Die mittlerweile wohl am weitesten verbreitete Methode zum Bedrucken von Leinwänden ist der Digitaldruck. Bei diesem Druckverfahren werden die Motive, zum Beispiel ein Foto, in einen Computer eingelesen. Die dort verarbeiteten Informationen werden nun von dem Computer direkt zum Drucker weitergeleitet und schon wird das Motiv, das eben noch ein gewöhnliches Foto war, auf die Leinwand gedruckt. Die modernen Möglichkeiten, welche die digitalen Druckverfahren bereit halten, machen es unter anderem möglich, dass ein Motiv auch auf einem ungleichmäßigen Untergrund detailgenau, präzise und natürlich aufgetragen werden kann. Unregelmäßigkeiten in der Leinwand sind keine Seltenheit.

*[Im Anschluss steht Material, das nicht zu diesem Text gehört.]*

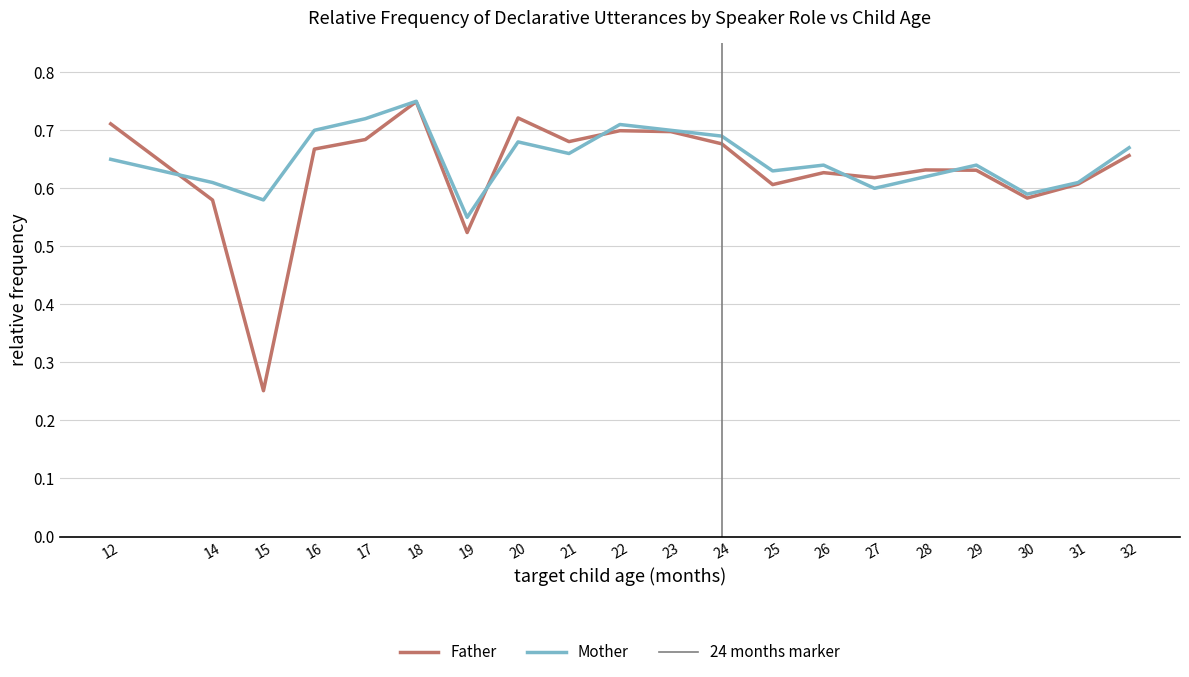

The value of Father at 30 is 0.3. True or false?

False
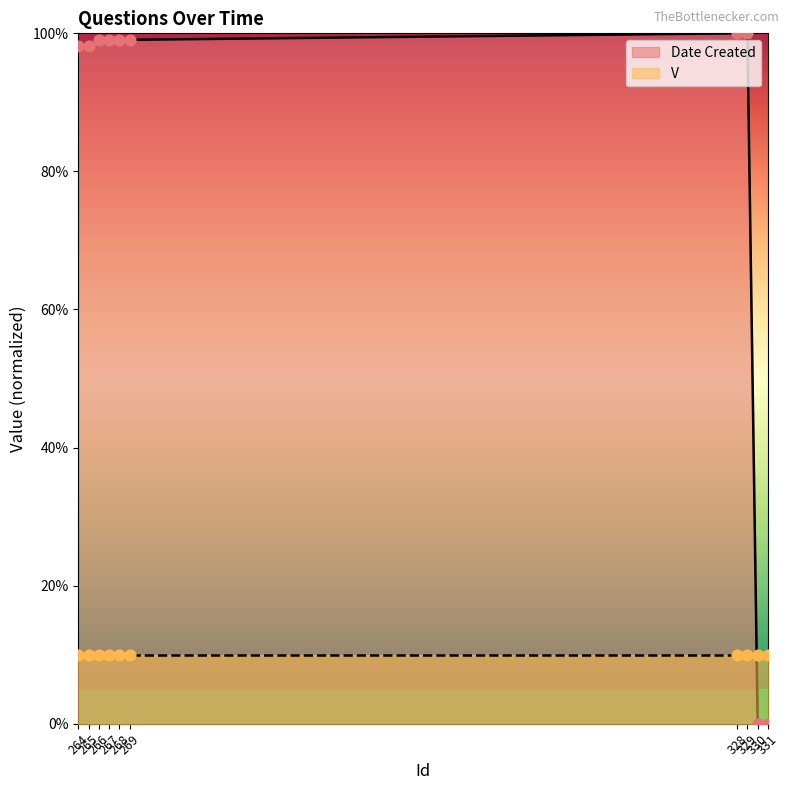

What is the ratio of the value at 329 to the value at 265?

1.0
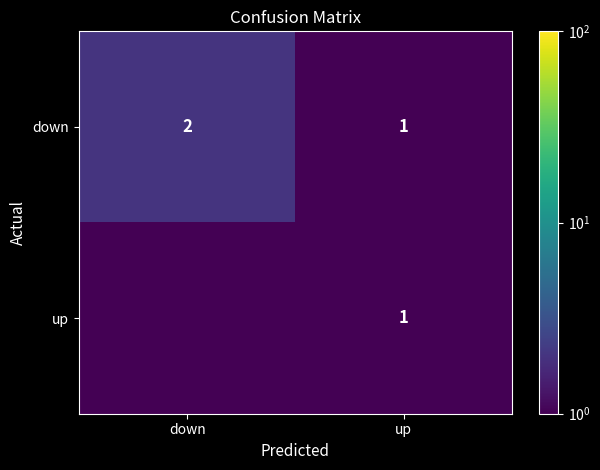

Is it true that down equals 1.0 at up?

True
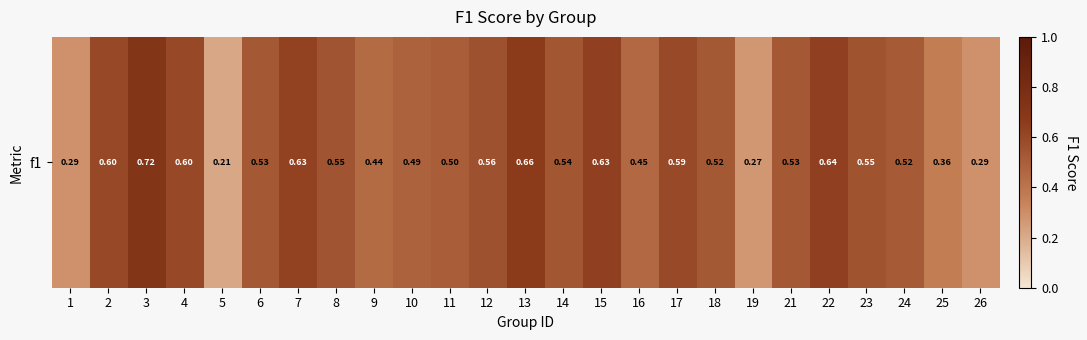

List the labels in order of value, largest first.

3, 13, 22, 15, 7, 2, 4, 17, 12, 23, 8, 14, 6, 21, 18, 24, 11, 10, 16, 9, 25, 26, 1, 19, 5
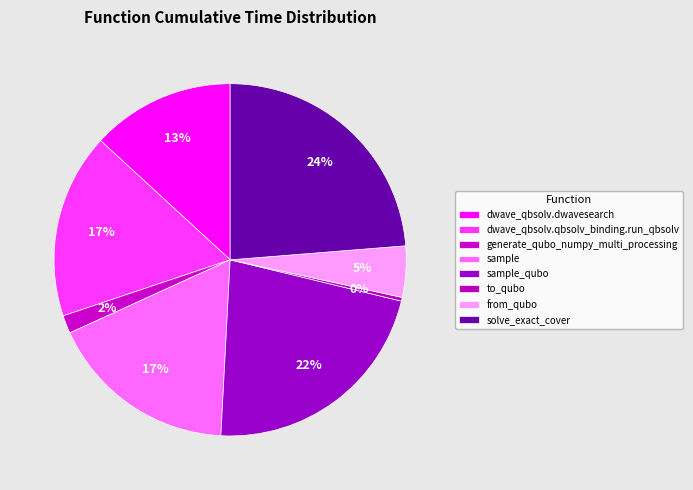

What percentage is the sample slice, to the nearest percent?

17%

Immerhin handelt es sich auch bei einer sehr feinen Struktur noch immer um einen natürlich gewachsene Faser.

Doch egal wie die Oberfläche einer Leinwand strukturiert ist, in den meisten Fällen werden so genannte Großformatplotter zur Herstellung von Fotodrucken genutzt. Diese können kostengünstig große Formate und auch große Stückzahlen produzieren. Das Ergebnis ist jedoch nicht nur vom Druckverfahren und der Leinwand abhängig sondern auch von der Tinte, die zum Drucken verwendet wird. Dafür gibt es zum Beispiel wasserfeste und UV-resistente Tinten. Allerdings haben diese zumeist den Nachteil, dass sie eine nicht so hohe Farbbrillanz erzeugen.

Durch diese Verfahren können die Lieblingsfotos mit Leichtigkeit auf eine Leinwand aufgebracht und Zuhause gekonnt in Szene gesetzt werden.